Iranian President Hassan Rouhani on Friday met with his nuclear negotiating team upon their return home and praised them for their work in hammering out the outline of a preliminary deal with six world powers.
Dressed in a blue robe and flanked by members of the team, Rouhani called the framework agreement “the first step” for further engagement with nations across the world. “With the countries we have cold relations, we will have warm relations,” he said.
But at Tehran mosques, people interviewed prior to weekly prayers Friday made it clear that not all are happy with the proposal, which would place restrictions on Iran’s nuclear activities for more than a decade in exchange for the phase-out of economic sanctions.
One white-turbaned clergyman, who would only provide his first name, Hossian, appeared positive about a potential pact, which must still be worked into a comprehensive, binding agreement over the next three months.
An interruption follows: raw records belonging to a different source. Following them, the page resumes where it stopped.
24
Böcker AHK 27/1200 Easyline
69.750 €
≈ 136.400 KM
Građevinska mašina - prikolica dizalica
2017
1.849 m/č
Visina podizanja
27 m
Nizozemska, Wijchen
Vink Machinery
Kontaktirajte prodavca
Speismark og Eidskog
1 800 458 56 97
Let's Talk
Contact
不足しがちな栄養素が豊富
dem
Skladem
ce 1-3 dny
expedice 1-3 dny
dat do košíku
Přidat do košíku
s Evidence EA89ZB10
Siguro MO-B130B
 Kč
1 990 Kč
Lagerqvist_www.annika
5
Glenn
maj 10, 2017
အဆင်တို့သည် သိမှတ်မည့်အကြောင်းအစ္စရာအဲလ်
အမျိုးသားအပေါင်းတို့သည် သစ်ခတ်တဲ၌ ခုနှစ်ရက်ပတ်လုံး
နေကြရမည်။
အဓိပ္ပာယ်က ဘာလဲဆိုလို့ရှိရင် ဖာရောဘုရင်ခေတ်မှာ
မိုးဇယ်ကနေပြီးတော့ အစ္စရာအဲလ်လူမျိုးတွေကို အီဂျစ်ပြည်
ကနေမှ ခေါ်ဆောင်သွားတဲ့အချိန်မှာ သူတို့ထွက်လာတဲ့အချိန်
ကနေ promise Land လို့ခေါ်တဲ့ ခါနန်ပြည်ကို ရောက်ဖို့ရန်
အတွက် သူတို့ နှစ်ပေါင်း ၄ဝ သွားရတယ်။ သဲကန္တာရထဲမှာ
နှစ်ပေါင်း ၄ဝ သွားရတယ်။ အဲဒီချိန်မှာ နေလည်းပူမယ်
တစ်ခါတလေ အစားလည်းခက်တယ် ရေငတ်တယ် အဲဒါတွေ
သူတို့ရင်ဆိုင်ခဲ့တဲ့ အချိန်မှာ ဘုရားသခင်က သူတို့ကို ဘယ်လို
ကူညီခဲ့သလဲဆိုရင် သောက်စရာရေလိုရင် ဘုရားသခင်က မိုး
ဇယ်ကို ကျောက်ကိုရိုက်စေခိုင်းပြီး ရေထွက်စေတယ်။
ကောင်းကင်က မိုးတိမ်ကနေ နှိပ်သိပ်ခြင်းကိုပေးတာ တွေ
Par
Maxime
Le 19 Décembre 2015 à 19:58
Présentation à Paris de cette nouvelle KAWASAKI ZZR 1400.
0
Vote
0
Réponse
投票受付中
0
“If national interests, and prudence of the country require us to forget the Death to America slogan, let it be so,” he said, while waiting at the VIP gate of a mosque. “Once we were against the USA, now it serves our interests to reduce tensions with America.”
But others appeared far more reluctant to accept change.
“The negotiation team should explain to the Iranian people precisely what the framework says,” said a black-turbaned clergyman, Hamid Rouhani. “The question is whether the negotiation team has trespassed the red line.”
“Death to America is our legacy,” he continued. “We hope the USA will be demolished as the Soviet Union has been demolished.”
Between the speakers, including a senior presidential advisor who said that “whoever is against this framework is like Zionists,” a cheerleader chanted the oft-heard slogan, “Death to America, death to Israel, Death to England.”